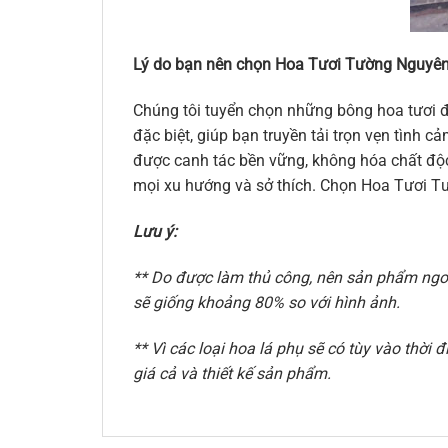
Lý do bạn nên chọn Hoa Tươi Tường Nguyên
Chúng tôi tuyển chọn những bông hoa tươi đ
đặc biệt, giúp bạn truyền tải trọn vẹn tình
được canh tác bền vững, không hóa chất độc 
mọi xu hướng và sở thích. Chọn Hoa Tươi Tư
Lưu ý:
** Do được làm thủ công, nên sản phẩm ngoài
sẽ giống khoảng 80% so với hình ảnh.
** Vì các loại hoa lá phụ sẽ có tùy vào thờ
giá cả và thiết kế sản phẩm.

= = = = =

Everything in the records above should be printed exactly, apart from the pictures.

» Result for this exercise:
Lý do bạn nên chọn Hoa Tươi Tường Nguyên
Chúng tôi tuyển chọn những bông hoa tươi đ
đặc biệt, giúp bạn truyền tải trọn vẹn tình
được canh tác bền vững, không hóa chất độc 
mọi xu hướng và sở thích. Chọn Hoa Tươi Tư
Lưu ý:
** Do được làm thủ công, nên sản phẩm ngoài
sẽ giống khoảng 80% so với hình ảnh.
** Vì các loại hoa lá phụ sẽ có tùy vào thờ
giá cả và thiết kế sản phẩm.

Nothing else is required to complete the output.